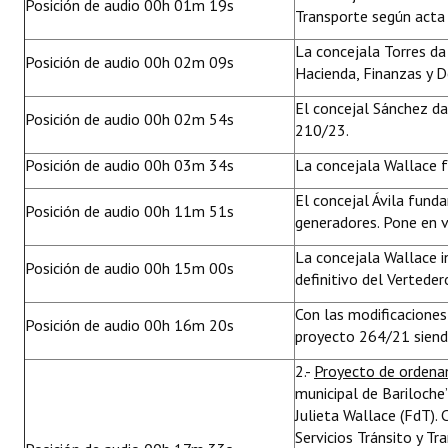
Posición de audio 00h 01m 19s
Transporte según acta
La concejala Torres da
Posición de audio 00h 02m 09s
Hacienda, Finanzas y 
El concejal Sánchez da
Posición de audio 00h 02m 54s
210/23.
Posición de audio 00h 03m 34s
La concejala Wallace 
El concejal Ávila fund
Posición de audio 00h 11m 51s
generadores. Pone en v
La concejala Wallace i
Posición de audio 00h 15m 00s
definitivo del Verteder
Con las modificaciones
Posición de audio 00h 16m 20s
proyecto 264/21 siend
2.-
Proyecto de orden
municipal de Bariloche
Julieta Wallace (FdT).
Servicios Tránsito y Tr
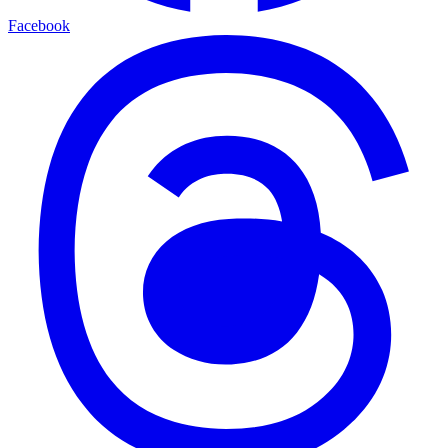
Facebook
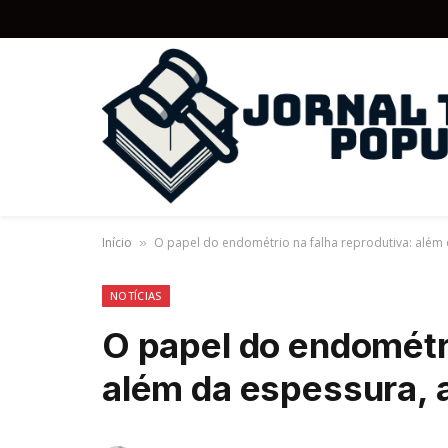
Início
O papel do endométrio na falha reprodutiva: além 
»
NOTÍCIAS
O papel do endométri
além da espessura, 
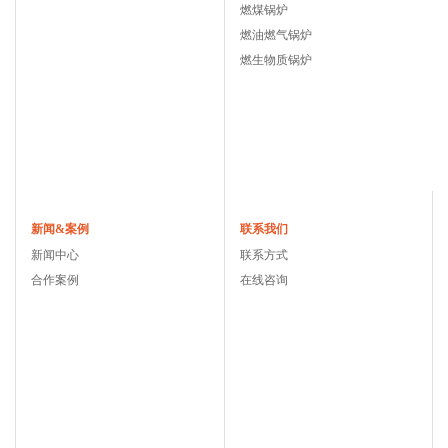
燃煤锅炉
燃油燃气锅炉
燃生物质锅炉
新闻&案例
联系我们
新闻中心
联系方式
合作案例
在线咨询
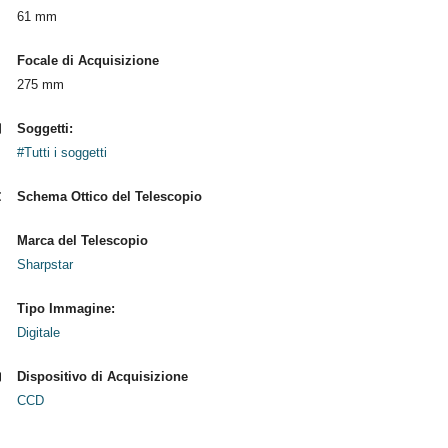
61 mm
Focale di Acquisizione
275 mm
Soggetti:
#Tutti i soggetti
Schema Ottico del Telescopio
Marca del Telescopio
Sharpstar
Tipo Immagine:
Digitale
Dispositivo di Acquisizione
CCD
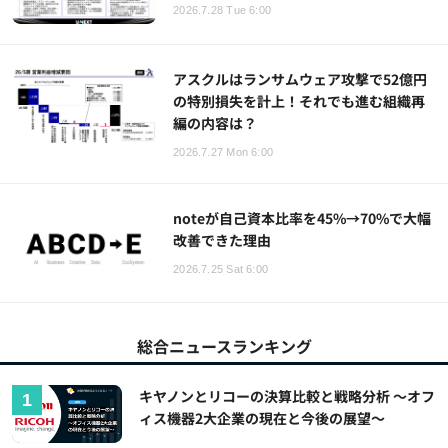
2026.7.28 Tue 6:00
アスクルはランサムウェア攻撃で52億円
の特別損失を計上！それでも進む組織再
編の内容は？
2026.7.27 Mon 6:00
noteが自己資本比率を45%→70%で大幅
改善できた理由
2026.7.25 Sat 6:00
総合ニュースランキング
キヤノンとリコーの決算比較と戦略分析 ～オフ
ィス機器2大企業の現在と今後の展望～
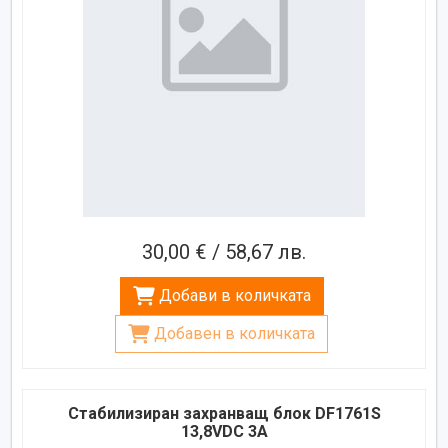
30,00 € / 58,67 лв.
Добави в количката
Добавен в количката
Стабилизиран захранващ блок DF1761S
13,8VDC 3A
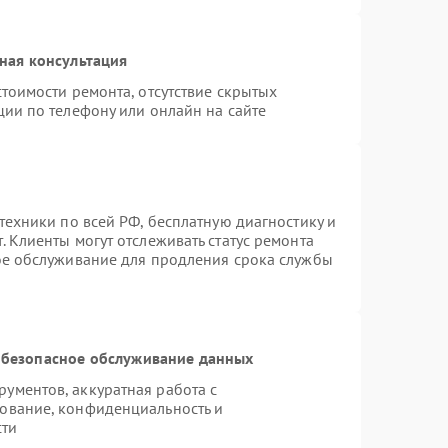
ная консультация
тоимости ремонта, отсутствие скрытых
ции по телефону или онлайн на сайте
техники по всей РФ, бесплатную диагностику и
 Клиенты могут отслеживать статус ремонта
ое обслуживание для продления срока службы
безопасное обслуживание данных
ументов, аккуратная работа с
ование, конфиденциальность и
сти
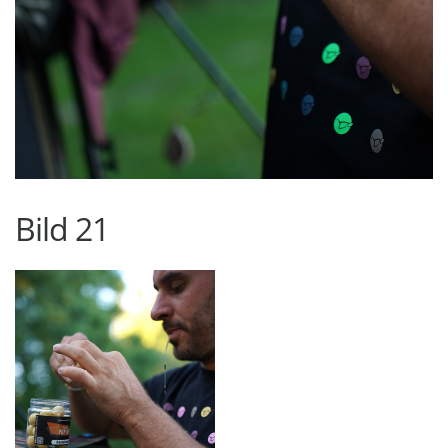
Bild 21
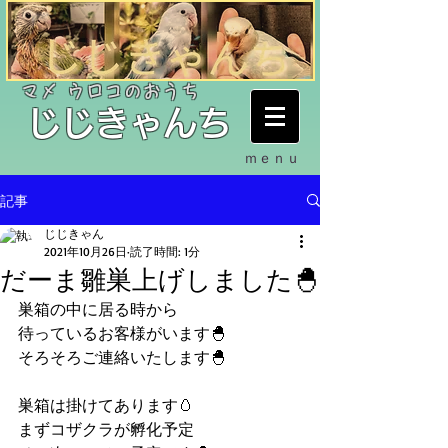
​マメ ウロコのおうち
​じじきゃんち
ｍｅｎｕ
記事
じじきゃん
2021年10月26日
読了時間: 1分
だーま雛巣上げしました🐣
巣箱の中に居る時から
待っているお客様がいます🐣
そろそろご連絡いたします🐣
巣箱は掛けてあります🥚
まずコザクラが孵化予定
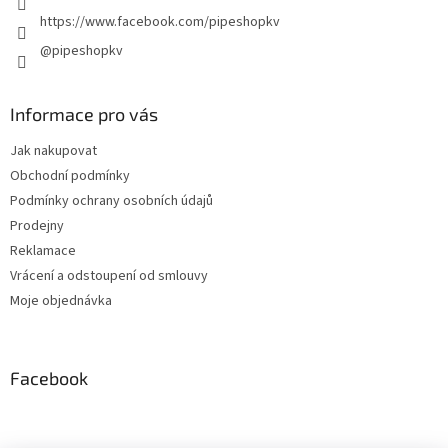
https://www.facebook.com/pipeshopkv
@pipeshopkv
Informace pro vás
Jak nakupovat
Obchodní podmínky
Podmínky ochrany osobních údajů
Prodejny
Reklamace
Vrácení a odstoupení od smlouvy
Moje objednávka
Facebook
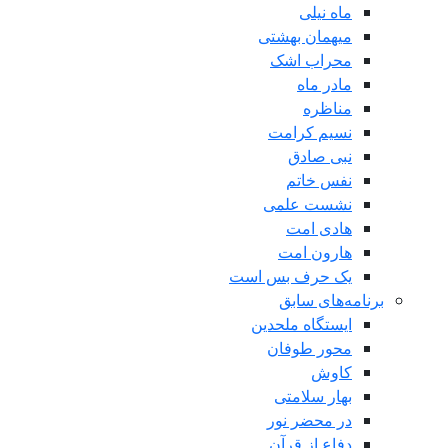
ماه نیلی
میهمان بهشتی
محراب اشک
مادر ماه
مناظره
نسیم کرامت
نبی صادق
نفس خاتم
نشست علمی
هادی امت
هارون امت
یک حرف بس است
برنامه‌های سابق
ایستگاه ملحدین
محور طوفان
کاوش
بهار سلامتی
در محضر نور
دفاع از قرآن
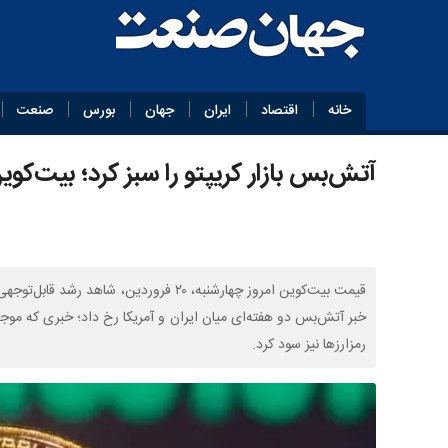
خانه
اقتصاد
ایران
جهان
بورس
صنعت
آتش‌بس بازار کریپتو را سبز کرد؛ بیت‌کوین ۷۲ هزار دلار
خبر آتش‌بس دو هفته‌ای میان ایران و آمریکا رخ داد؛ خبری که موجی
رمزارزها نیز سود کرد.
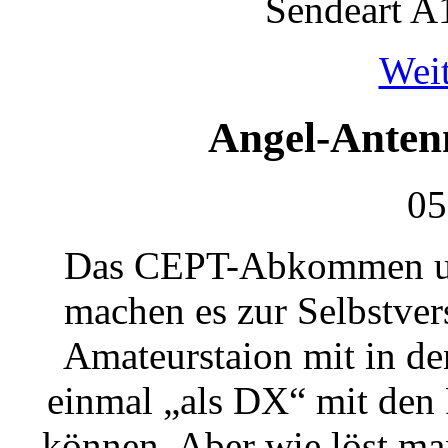
Sendeart A
Weit
Angel-Anten
05
Das CEPT-Abkommen und
machen es zur Selbstver
Amateurstaion mit in d
einmal „als DX“ mit den
können. Aber wie löst m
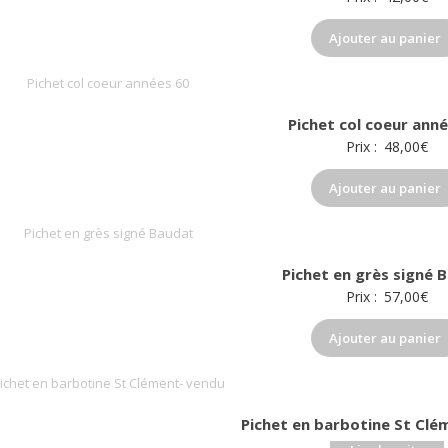
ancien
Ajouter au panier
Pichet col coeur ann
Prix :
48,00
€
Ajouter au panier
Pichet en grès signé 
Prix :
57,00
€
Ajouter au panier
Pichet en barbotine St Clé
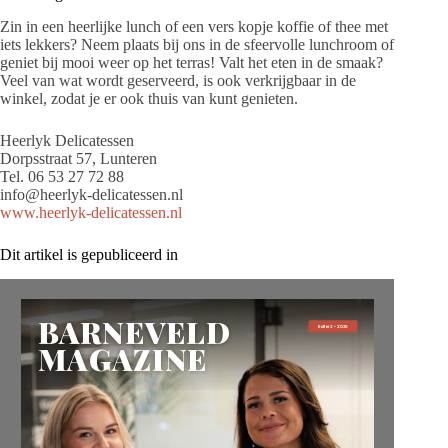
Zin in een heerlijke lunch of een vers kopje koffie of thee met
iets lekkers? Neem plaats bij ons in de sfeervolle lunchroom of
geniet bij mooi weer op het terras! Valt het eten in de smaak?
Veel van wat wordt geserveerd, is ook verkrijgbaar in de
winkel, zodat je er ook thuis van kunt genieten.
Heerlyk Delicatessen
Dorpsstraat 57, Lunteren
Tel. 06 53 27 72 88
info@heerlyk-delicatessen.nl
www.heerlyk-delicatessen.nl
Dit artikel is gepubliceerd in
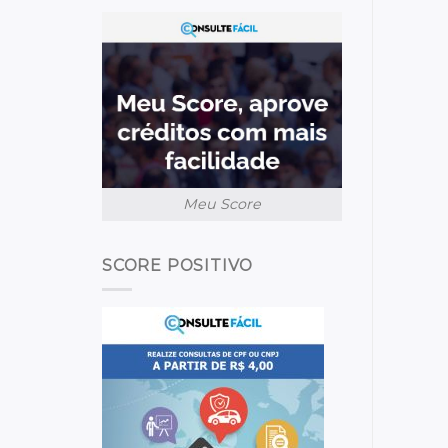
Meu Score
SCORE POSITIVO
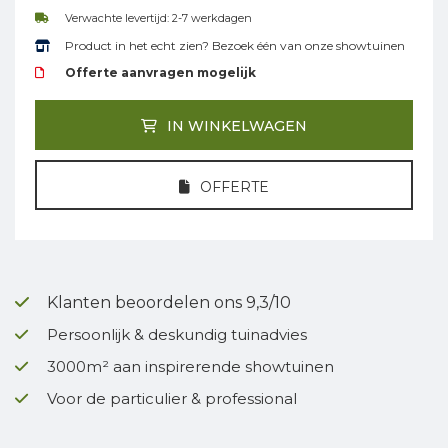
Verwachte levertijd: 2-7 werkdagen
Product in het echt zien? Bezoek één van onze showtuinen
Offerte aanvragen mogelijk
IN WINKELWAGEN
OFFERTE
Klanten beoordelen ons 9,3/10
Persoonlijk & deskundig tuinadvies
3000m² aan inspirerende showtuinen
Voor de particulier & professional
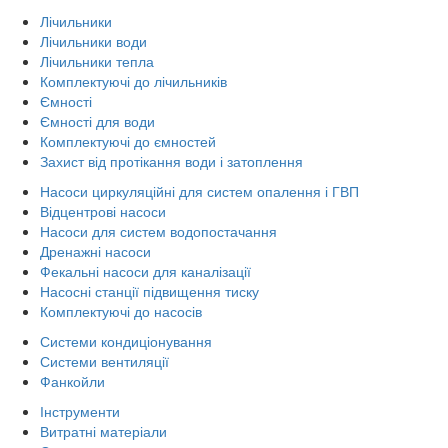
Лічильники
Лічильники води
Лічильники тепла
Комплектуючі до лічильників
Ємності
Ємності для води
Комплектуючі до ємностей
Захист від протікання води і затоплення
Насоси циркуляційні для систем опалення і ГВП
Відцентрові насоси
Насоси для систем водопостачання
Дренажні насоси
Фекальні насоси для каналізації
Насосні станції підвищення тиску
Комплектуючі до насосів
Системи кондиціонування
Системи вентиляції
Фанкойли
Інструменти
Витратні матеріали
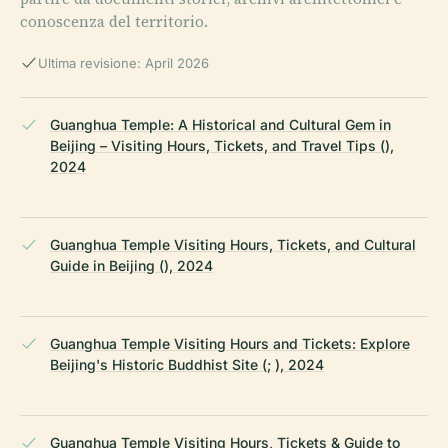
conoscenza del territorio.
Ultima revisione: April 2026
Guanghua Temple: A Historical and Cultural Gem in
Beijing – Visiting Hours, Tickets, and Travel Tips (),
2024
Guanghua Temple Visiting Hours, Tickets, and Cultural
Guide in Beijing (), 2024
Guanghua Temple Visiting Hours and Tickets: Explore
Beijing's Historic Buddhist Site (; ), 2024
Guanghua Temple Visiting Hours, Tickets & Guide to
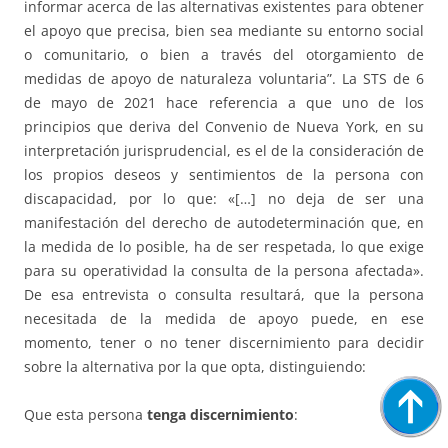
informar acerca de las alternativas existentes para obtener
el apoyo que precisa, bien sea mediante su entorno social
o comunitario, o bien a través del otorgamiento de
medidas de apoyo de naturaleza voluntaria”. La STS de 6
de mayo de 2021 hace referencia a que uno de los
principios que deriva del Convenio de Nueva York, en su
interpretación jurisprudencial, es el de la consideración de
los propios deseos y sentimientos de la persona con
discapacidad, por lo que: «[…] no deja de ser una
manifestación del derecho de autodeterminación que, en
la medida de lo posible, ha de ser respetada, lo que exige
para su operatividad la consulta de la persona afectada».
De esa entrevista o consulta resultará, que la persona
necesitada de la medida de apoyo puede, en ese
momento, tener o no tener discernimiento para decidir
sobre la alternativa por la que opta, distinguiendo:
Que esta persona
tenga discernimiento
:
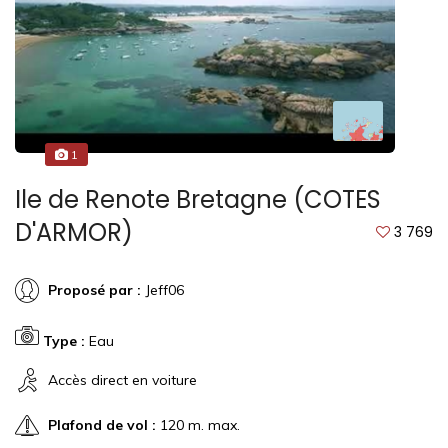
1
Ile de Renote Bretagne (COTES
D'ARMOR)
3 769
Proposé par :
Jeff06
Type :
Eau
Accès direct en voiture
Plafond de vol :
120 m. max.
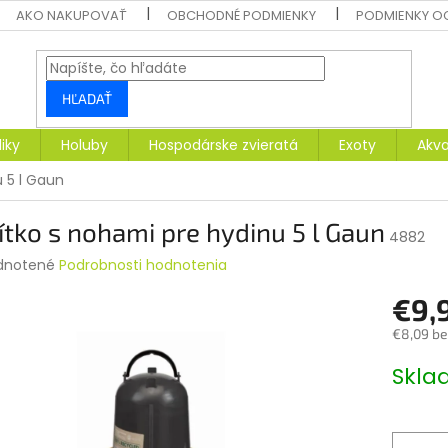
AKO NAKUPOVAŤ
OBCHODNÉ PODMIENKY
PODMIENKY O
HĽADAŤ
liky
Holuby
Hospodárske zvieratá
Exoty
Akva
 5 l Gaun
tko s nohami pre hydinu 5 l Gaun
4882
rné
dnotené
Podrobnosti hodnotenia
enie
€9,
tu
€8,09 b
Jednotk
Skl
cena:
čiek.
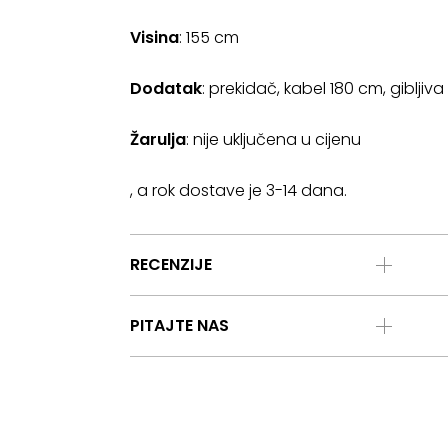
Visina
: 155 cm
Dodatak
: prekidač, kabel 180 cm, gibljiv
Žarulja
: nije uključena u cijenu
, a rok dostave je 3-14 dana.
RECENZIJE
PITAJTE NAS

···

* [Exercise prompt]:
Copy out every line of text in the rows above word for word, leaving out the picture markers.

* [Solution]:
Posición de audio 00h 01m 19s
Transporte según acta
La concejala Torres da
Posición de audio 00h 02m 09s
Hacienda, Finanzas y 
El concejal Sánchez da
Posición de audio 00h 02m 54s
210/23.
Posición de audio 00h 03m 34s
La concejala Wallace 
El concejal Ávila fund
Posición de audio 00h 11m 51s
generadores. Pone en v
La concejala Wallace i
Posición de audio 00h 15m 00s
definitivo del Verteder
Con las modificaciones
Posición de audio 00h 16m 20s
proyecto 264/21 siend
2.-
Proyecto de orden
municipal de Bariloche
Julieta Wallace (FdT).
Servicios Tránsito y Tr
Facebook
Início
O papel do endométrio na falha reprodutiva: além 
»
NOTÍCIAS
O papel do endométri
além da espessura, 
燃煤锅炉
燃油燃气锅炉
燃生物质锅炉
新闻&案例
联系我们
新闻中心
联系方式
合作案例
在线咨询
61 mm
Focale di Acquisizione
275 mm
Soggetti:
#Tutti i soggetti
Schema Ottico del Telescopio
Marca del Telescopio
Sharpstar
Tipo Immagine:
Digitale
Dispositivo di Acquisizione
CCD
2026.7.28 Tue 6:00
アスクルはランサムウェア攻撃で52億円
の特別損失を計上！それでも進む組織再
編の内容は？
2026.7.27 Mon 6:00
noteが自己資本比率を45%→70%で大幅
改善できた理由
2026.7.25 Sat 6:00
総合ニュースランキング
キヤノンとリコーの決算比較と戦略分析 ～オフ
ィス機器2大企業の現在と今後の展望～
30,00 € / 58,67 лв.
Добави в количката
Добавен в количката
Стабилизиран захранващ блок DF1761S
13,8VDC 3A
ная консультация
тоимости ремонта, отсутствие скрытых
ции по телефону или онлайн на сайте
техники по всей РФ, бесплатную диагностику и
 Клиенты могут отслеживать статус ремонта
ое обслуживание для продления срока службы
безопасное обслуживание данных
ументов, аккуратная работа с
ование, конфиденциальность и
сти
Bild 21
​マメ ウロコのおうち
​じじきゃんち
ｍｅｎｕ
記事
じじきゃん
2021年10月26日
読了時間: 1分
だーま雛巣上げしました🐣
巣箱の中に居る時から
待っているお客様がいます🐣
そろそろご連絡いたします🐣
巣箱は掛けてあります🥚
まずコザクラが孵化予定
https://www.facebook.com/pipeshopkv
@pipeshopkv
Informace pro vás
Jak nakupovat
Obchodní podmínky
Podmínky ochrany osobních údajů
Prodejny
Reklamace
Vrácení a odstoupení od smlouvy
Moje objednávka
Facebook
ماه نیلی
میهمان بهشتی
محراب اشک
مادر ماه
مناظره
نسیم کرامت
نبی صادق
نفس خاتم
نشست علمی
هادی امت
هارون امت
یک حرف بس است
برنامه‌های سابق
ایستگاه ملحدین
محور طوفان
کاوش
بهار سلامتی
در محضر نور
دفاع از قرآن
خانه
اقتصاد
ایران
جهان
بورس
صنعت
آتش‌بس بازار کریپتو را سبز کرد؛ بیت‌کوین ۷۲ هزار دلار
خبر آتش‌بس دو هفته‌ای میان ایران و آمریکا رخ داد؛ خبری که موجی
رمزارزها نیز سود کرد.
Sendeart A
Weit
Angel-Anten
05
Das CEPT-Abkommen und
machen es zur Selbstver
Amateurstaion mit in d
einmal „als DX“ mit den
können. Aber wie löst m
ancien
Ajouter au panier
Pichet col coeur ann
Prix :
48,00
€
Ajouter au panier
Pichet en grès signé 
Prix :
57,00
€
Ajouter au panier
Pichet en barbotine St Clé
Zin in een heerlijke lunch of een vers kopje koffie of thee met
iets lekkers? Neem plaats bij ons in de sfeervolle lunchroom of
geniet bij mooi weer op het terras! Valt het eten in de smaak?
Veel van wat wordt geserveerd, is ook verkrijgbaar in de
winkel, zodat je er ook thuis van kunt genieten.
Heerlyk Delicatessen
Dorpsstraat 57, Lunteren
Tel. 06 53 27 72 88
info@heerlyk-delicatessen.nl
www.heerlyk-delicatessen.nl
Dit artikel is gepubliceerd in
Meu Score
SCORE POSITIVO
Verwachte levertijd: 2-7 werkdagen
Product in het echt zien? Bezoek één van onze showtuinen
Offerte aanvragen mogelijk
IN WINKELWAGEN
OFFERTE
Klanten beoordelen ons 9,3/10
Persoonlijk & deskundig tuinadvies
3000m² aan inspirerende showtuinen
Voor de particulier & professional
Лічильники
Лічильники води
Лічильники тепла
Комплектуючі до лічильників
Ємності
Ємності для води
Комплектуючі до ємностей
Захист від протікання води і затоплення
Насоси циркуляційні для систем опалення і ГВП
Відцентрові насоси
Насоси для систем водопостачання
Дренажні насоси
Фекальні насоси для каналізації
Насосні станції підвищення тиску
Комплектуючі до насосів
Системи кондиціонування
Системи вентиляції
Фанкойли
Інструменти
Витратні матеріали
conoscenza del territorio.
Ultima revisione: April 2026
Guanghua Temple: A Historical and Cultural Gem in
Beijing – Visiting Hours, Tickets, and Travel Tips (),
2024
Guanghua Temple Visiting Hours, Tickets, and Cultural
Guide in Beijing (), 2024
Guanghua Temple Visiting Hours and Tickets: Explore
Beijing's Historic Buddhist Site (; ), 2024
Guanghua Temple Visiting Hours, Tickets & Guide to
informar acerca de las alternativas existentes para obtener
el apoyo que precisa, bien sea mediante su entorno social
o comunitario, o bien a través del otorgamiento de
medidas de apoyo de naturaleza voluntaria”. La STS de 6
de mayo de 2021 hace referencia a que uno de los
principios que deriva del Convenio de Nueva York, en su
interpretación jurisprudencial, es el de la consideración de
los propios deseos y sentimientos de la persona con
discapacidad, por lo que: «[…] no deja de ser una
manifestación del derecho de autodeterminación que, en
la medida de lo posible, ha de ser respetada, lo que exige
para su operatividad la consulta de la persona afectada».
De esa entrevista o consulta resultará, que la persona
necesitada de la medida de apoyo puede, en ese
momento, tener o no tener discernimiento para decidir
sobre la alternativa por la que opta, distinguiendo:
Que esta persona
tenga discernimiento
:
1
Ile de Renote Bretagne (COTES
D'ARMOR)
3 769
Proposé par :
Jeff06
Type :
Eau
Accès direct en voiture
Plafond de vol :
120 m. max.
AKO NAKUPOVAŤ
OBCHODNÉ PODMIENKY
PODMIENKY O
HĽADAŤ
liky
Holuby
Hospodárske zvieratá
Exoty
Akva
 5 l Gaun
tko s nohami pre hydinu 5 l Gaun
4882
rné
dnotené
Podrobnosti hodnotenia
enie
€9,
tu
€8,09 b
Jednotk
Skl
cena:
čiek.
Visina
: 155 cm
Dodatak
: prekidač, kabel 180 cm, gibljiv
Žarulja
: nije uključena u cijenu
, a rok dostave je 3-14 dana.
RECENZIJE
PITAJTE NAS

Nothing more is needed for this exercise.